**How to complete this task:** Display each line of the rows below that contains the string "andalucia", matching upper and lower case exactly.

**Material for this exercise:**
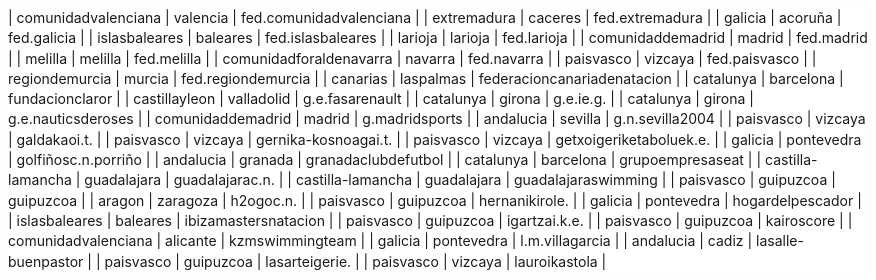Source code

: | comunidadvalenciana     | valencia            | fed.comunidadvalenciana                         |
| extremadura             | caceres             | fed.extremadura                                 |
| galicia                 | acoruña             | fed.galicia                                     |
| islasbaleares           | baleares            | fed.islasbaleares                               |
| larioja                 | larioja             | fed.larioja                                     |
| comunidaddemadrid       | madrid              | fed.madrid                                      |
| melilla                 | melilla             | fed.melilla                                     |
| comunidadforaldenavarra | navarra             | fed.navarra                                     |
| paisvasco               | vizcaya             | fed.paisvasco                                   |
| regiondemurcia          | murcia              | fed.regiondemurcia                              |
| canarias                | laspalmas           | federacioncanariadenatacion                     |
| catalunya               | barcelona           | fundacionclaror                                 |
| castillayleon           | valladolid          | g.e.fasarenault                                 |
| catalunya               | girona              | g.e.ie.g.                                       |
| catalunya               | girona              | g.e.nauticsderoses                              |
| comunidaddemadrid       | madrid              | g.madridsports                                  |
| andalucia               | sevilla             | g.n.sevilla2004                                 |
| paisvasco               | vizcaya             | galdakaoi.t.                                    |
| paisvasco               | vizcaya             | gernika-kosnoagai.t.                            |
| paisvasco               | vizcaya             | getxoigeriketaboluek.e.                         |
| galicia                 | pontevedra          | golfiñosc.n.porriño                             |
| andalucia               | granada             | granadaclubdefutbol                             |
| catalunya               | barcelona           | grupoempresaseat                                |
| castilla-lamancha       | guadalajara         | guadalajarac.n.                                 |
| castilla-lamancha       | guadalajara         | guadalajaraswimming                             |
| paisvasco               | guipuzcoa           | guipuzcoa                                       |
| aragon                  | zaragoza            | h2ogoc.n.                                       |
| paisvasco               | guipuzcoa           | hernanikirole.                                  |
| galicia                 | pontevedra          | hogardelpescador                                |
| islasbaleares           | baleares            | ibizamastersnatacion                            |
| paisvasco               | guipuzcoa           | igartzai.k.e.                                   |
| paisvasco               | guipuzcoa           | kairoscore                                      |
| comunidadvalenciana     | alicante            | kzmswimmingteam                                 |
| galicia                 | pontevedra          | l.m.villagarcia                                 |
| andalucia               | cadiz               | lasalle-buenpastor                              |
| paisvasco               | guipuzcoa           | lasarteigerie.                                  |
| paisvasco               | vizcaya             | lauroikastola                                   |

**Answer section:**
| andalucia               | sevilla             | g.n.sevilla2004                                 |
| andalucia               | granada             | granadaclubdefutbol                             |
| andalucia               | cadiz               | lasalle-buenpastor                              |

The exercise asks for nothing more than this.